As part of College Day, the Royal College of Physicians is pleased to announce Dr Nick Levell will be delivering this year's FitzPatrick lecture, 'Daniel Turner Vs Thomas Dover - a story of rivals, slaves and pirates, dermatology and physicians'.
Daniel Turner and Thomas Dover practiced as physicians in London in the early 18th century, both with interests in skin disease and syphilis. They came from very different backgrounds. One had links with Royalty and the senior medical figures of the age, but despite this start sought his fortune via the slave trade and other disreputable activities. The other was from humble beginnings and worked hard to better himself through long hours of clinical activity, sycophancy and writing textbooks, but was never quite acceptable to the establishment. The two became bitter rivals in later life. Their conduct to each other, to their patients and to the RCP, can give us lessons on how to behave and how not to behave as a doctor in the 18th and the 21st centuries.
The lecture will begin at 4pm on Monday 26 March 2018. You do not need to register prior to the event.
Nick Levell is a consultant dermatologist at the Norfolk and Norwich University Hospital where he has been a clinical director for 13 of the last 23 years. He is President of the British Association of Dermatologists (BAD), Speciality National Lead for Dermatology for the National Institute of Health Research (NIHR) and National Clinical Lead for Dermatology for the NHS Improvement GIRFT Programme. His has interests in medical dermatology including vasculitis, cellulitis and patch testing and is Immediate Past President of the British Society for Medical Dermatology. Aside from the NIHR Clinical Research Programme, his current active research includes skin cancer epidemiology, health economics, health services research, IT and history of medicine. He set up History of Medicine Symposia at the BAD annual meetings in 2002, which now attract around 30 academic abstracts each year. He was appointed Honorary Willan Librarian for the BAD in 2013 and is Vice-President of the European Society for the History of Dermato-Venereology.

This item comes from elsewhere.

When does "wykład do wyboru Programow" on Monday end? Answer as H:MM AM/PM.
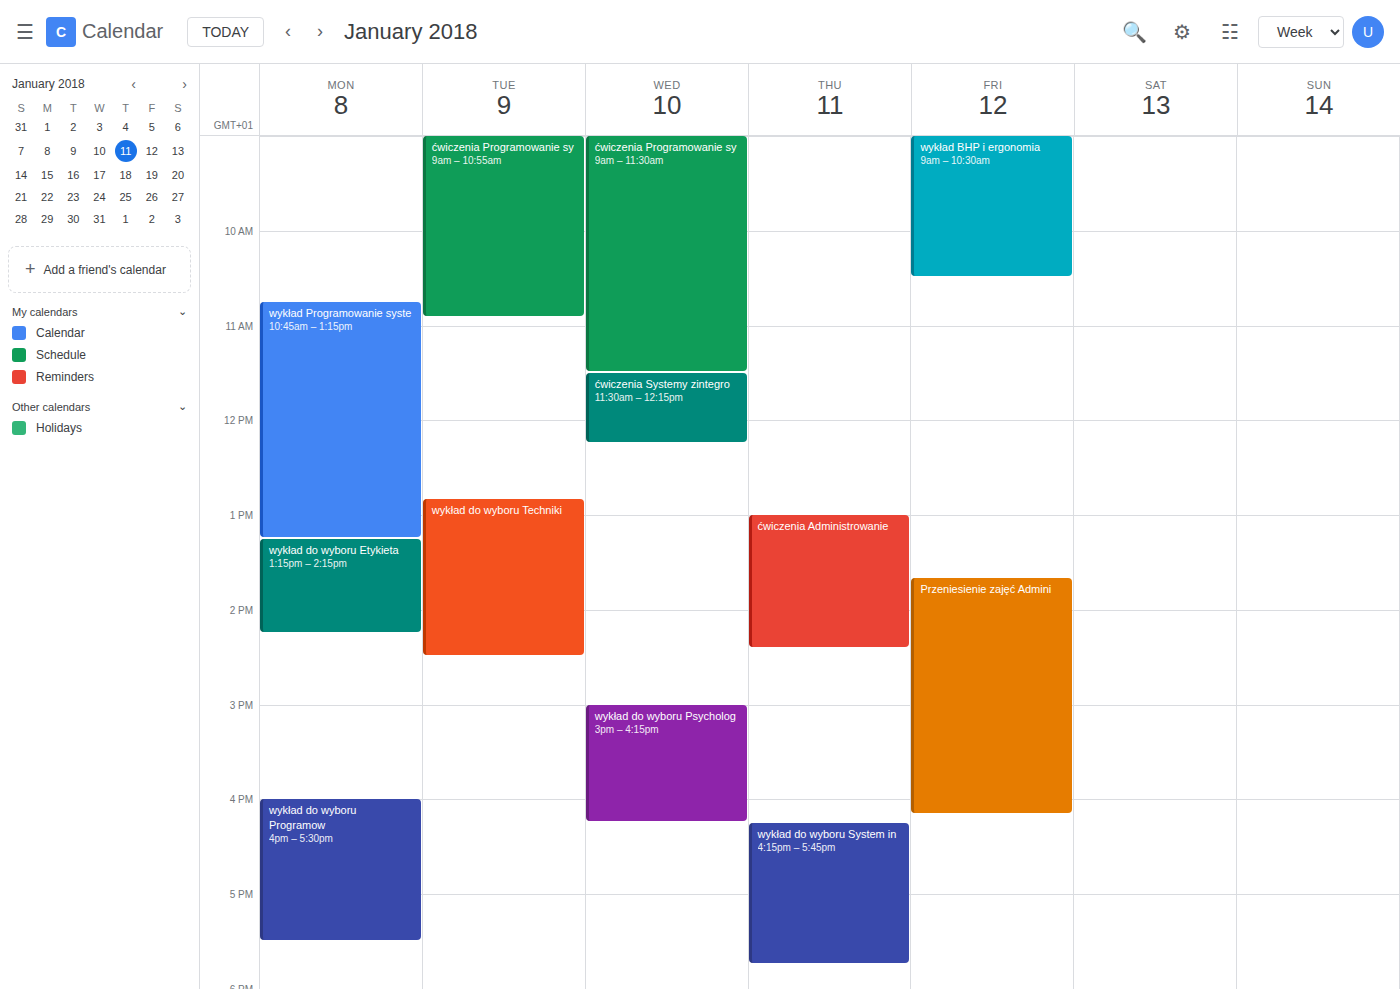
5:30 PM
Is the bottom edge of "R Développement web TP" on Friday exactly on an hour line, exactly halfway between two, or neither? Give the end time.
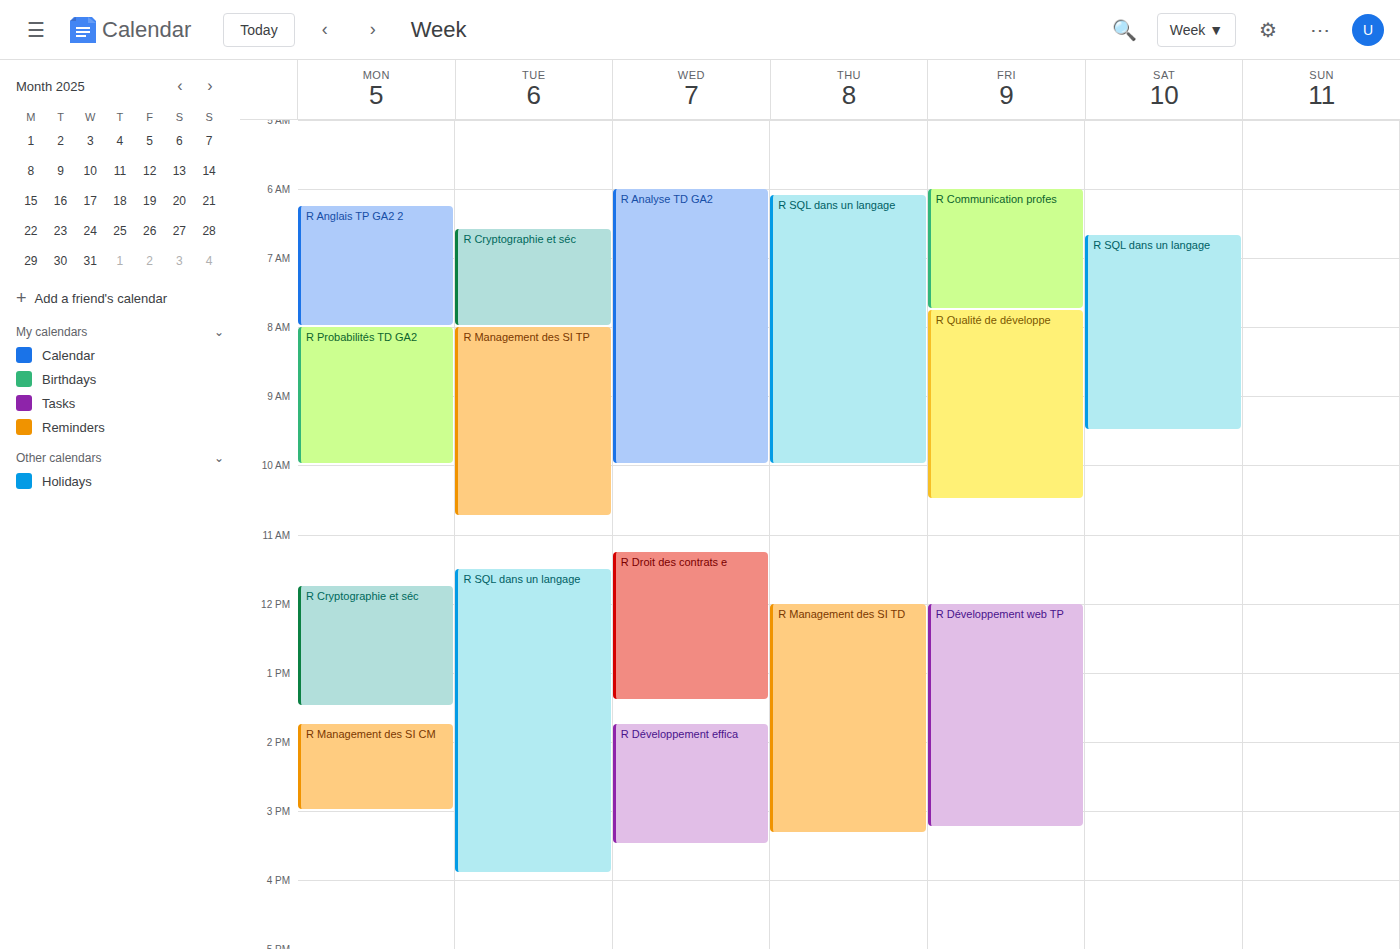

Founded by a £2,000 gift from Mrs Agnes Letitia FitzPatrick, received in 1901 and confirmed by deed in 1930, in memory of her husband Dr Thomas FitzPatrick MRCP (1832–1900) the Fitzpatrick trust endows a lectureship in The History of Medicine, the precise subject to be announced beforehand and the lectures to be printed and published in a separate book.
The lectures are delivered by a Fellow of the college appointed by the President and Censors and the same fellow may be appointed 2 years in succession, but not again until an interval of at least 1 year has elapsed.